President Park Geun-hye urged “a speedy resolution” to a historical dispute with Japan over the Imperial Japanese Army’s sexual enslavement of Korean women during World War II.

Her statement was relayed via Blue House spokesman Min Kyung-wook on Friday, just a day after Korean lawmakers met with Japanese Prime Minister Shinzo Abe in Tokyo.

In response to a question about the Blue House’s reaction to a meeting Thursday involving a group of bipartisan lawmakers from the Korea-Japan Parliamentarians’ Union and Prime Minister Abe, Min told reporters, “We are of the position that the ‘comfort women’ issue is a human rights issue and - taking into account that the victims are all elderly - wish for a speedy resolution.”

Thousands of Korean women were coerced or abducted into Japanese military brothels, or “comfort stations,” during the 1930s and ’40s to serve as sexual slaves, euphemistically referred to as “comfort women.”

Ruling Saenuri Party Rep. Suh Chung-won relayed to Abe a verbal message from Park looking forward to this year, which marks the 50th anniversary of diplomatic ties between Korea and Japan, serving as a “new starting point.”

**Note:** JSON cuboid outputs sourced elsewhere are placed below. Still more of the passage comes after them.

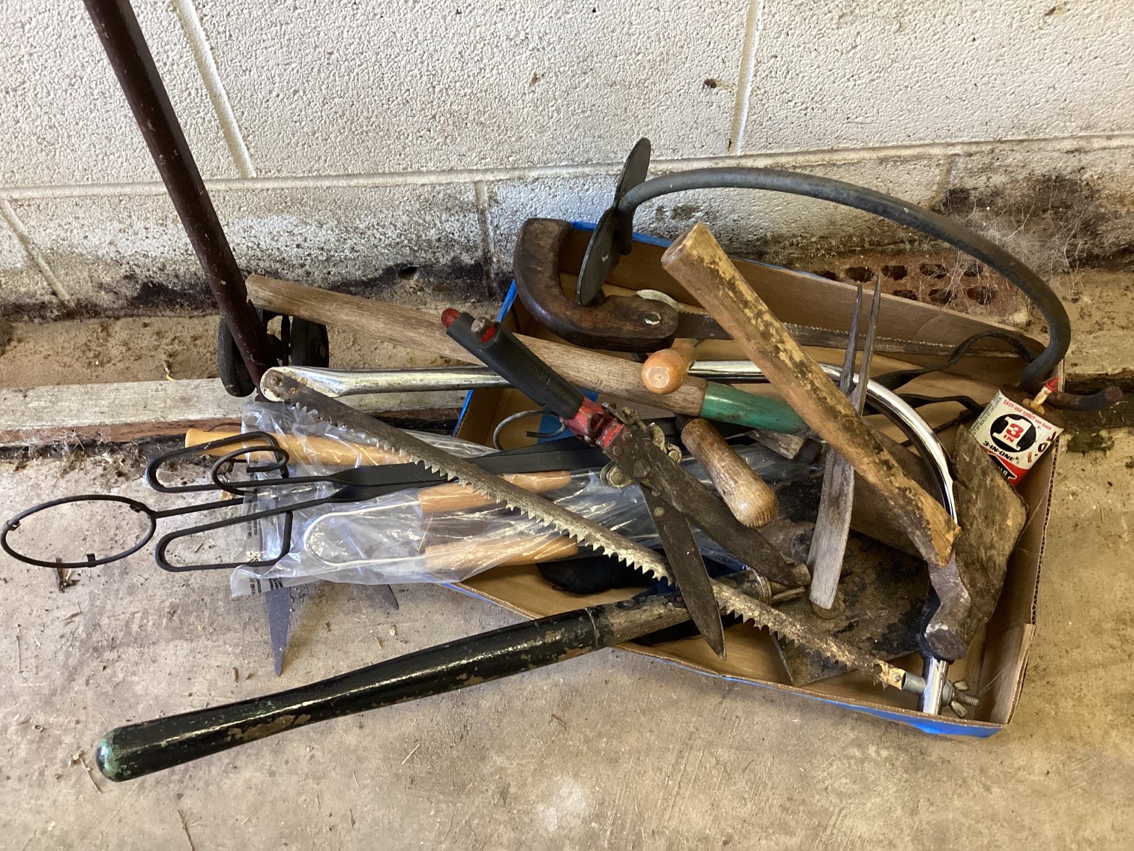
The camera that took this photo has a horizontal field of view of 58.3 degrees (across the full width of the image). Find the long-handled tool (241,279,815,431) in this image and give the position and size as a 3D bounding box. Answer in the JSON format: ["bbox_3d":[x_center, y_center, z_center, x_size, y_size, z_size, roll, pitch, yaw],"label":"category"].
[{"bbox_3d":[-0.023,-0.053,0.837,0.485,0.036,0.036,13,58,-4],"label":"long-handled tool"}]

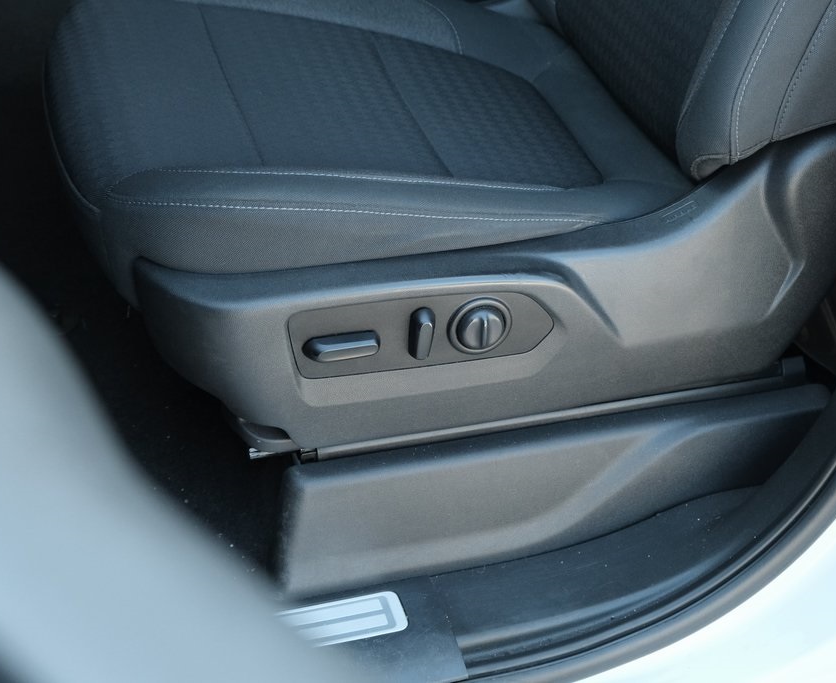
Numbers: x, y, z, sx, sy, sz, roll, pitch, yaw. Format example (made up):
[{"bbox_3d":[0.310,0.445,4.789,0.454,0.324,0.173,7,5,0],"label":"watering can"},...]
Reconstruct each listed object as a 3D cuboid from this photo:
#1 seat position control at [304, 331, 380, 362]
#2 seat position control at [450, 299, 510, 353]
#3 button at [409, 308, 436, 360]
[{"bbox_3d":[-0.059,0.006,1.263,0.064,0.018,0.016,-7,33,-16],"label":"seat position control"},{"bbox_3d":[0.053,-0.009,1.294,0.051,0.051,0.016,-9,33,-14],"label":"seat position control"},{"bbox_3d":[0.005,-0.003,1.280,0.019,0.047,0.016,-4,32,-17],"label":"button"}]

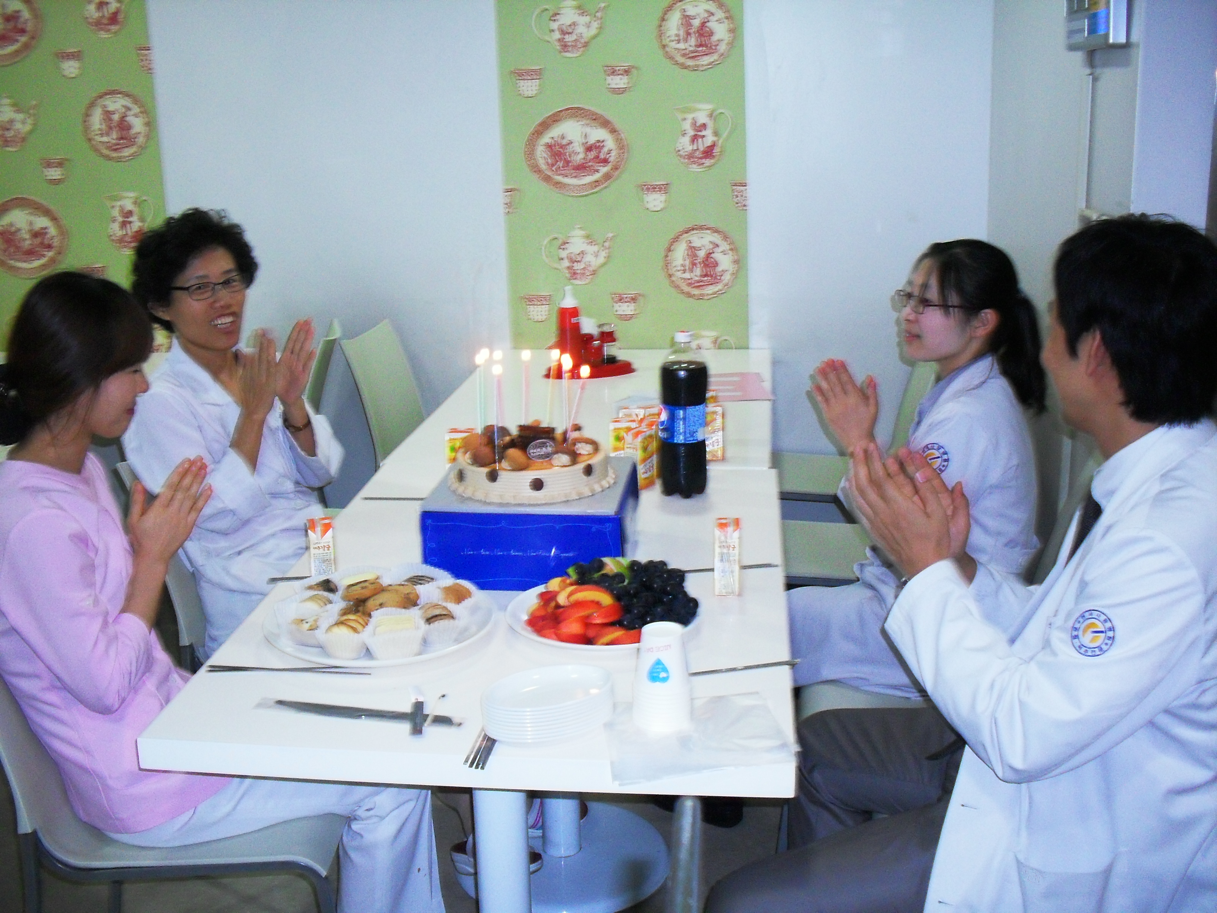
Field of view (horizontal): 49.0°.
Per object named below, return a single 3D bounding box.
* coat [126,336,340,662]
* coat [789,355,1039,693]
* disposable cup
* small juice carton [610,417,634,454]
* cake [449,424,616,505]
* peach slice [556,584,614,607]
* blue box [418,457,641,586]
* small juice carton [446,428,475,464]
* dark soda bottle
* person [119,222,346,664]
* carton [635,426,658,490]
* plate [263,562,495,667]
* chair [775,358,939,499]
[{"bbox_3d":[-0.699,0.066,2.569,0.420,0.620,0.470,8,19,29],"label":"coat"},{"bbox_3d":[0.549,0.103,2.443,0.520,0.570,0.460,-1,17,4],"label":"coat"},{"bbox_3d":[0.067,0.274,1.664,0.072,0.121,0.072,-1,17,0],"label":"disposable cup"},{"bbox_3d":[0.031,-0.020,2.669,0.050,0.112,0.039,0,17,4],"label":"small juice carton"},{"bbox_3d":[-0.126,-0.006,2.215,0.276,0.095,0.276,0,17,6],"label":"cake"},{"bbox_3d":[-0.034,0.204,1.930,0.083,0.042,0.042,-1,17,1],"label":"peach slice"},{"bbox_3d":[-0.122,0.108,2.225,0.314,0.130,0.290,0,17,5],"label":"blue box"},{"bbox_3d":[-0.287,0.003,2.618,0.050,0.112,0.039,0,17,6],"label":"small juice carton"},{"bbox_3d":[0.140,-0.079,2.512,0.088,0.312,0.088,-1,17,0],"label":"dark soda bottle"},{"bbox_3d":[-0.518,0.176,2.571,0.730,1.280,0.510,7,18,25],"label":"person"},{"bbox_3d":[0.061,0.001,2.593,0.038,0.115,0.048,13,22,41],"label":"carton"},{"bbox_3d":[-0.336,0.228,1.963,0.336,0.062,0.336,-1,17,0],"label":"plate"},{"bbox_3d":[0.608,0.061,3.626,0.540,0.840,0.410,0,17,6],"label":"chair"}]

She also expressed her hope that the dignity of Japan’s wartime victims could be fully restored.

“President Park’s hope is that the 55 remaining comfort women victims can fully regain their dignity, and that is what she’s working toward,” Ju Chul-ki, the senior presidential secretary for foreign affairs and security, said on Thursday.

Abe responded to lawmakers by saying that he felt “heartbreaking pain” over the issue and that he planned to uphold the 1993 Kono Statement, a landmark apology issued by Yohei Kono, the chief cabinet secretary at the time, for the country’s wartime enslavement of hundreds of thousands of young women, many of them Korean.

However, he repeated his position that the comfort women issue should not be linked to foreign affairs and diplomatic issues.

While the Japanese government has verbally said that it stands by the Kono Statement, Seoul remains skeptical about Tokyo’s sincerity due to the lack of progress made in Foreign Ministry talks concerning comfort women and government-backed historical revisionism in school textbooks.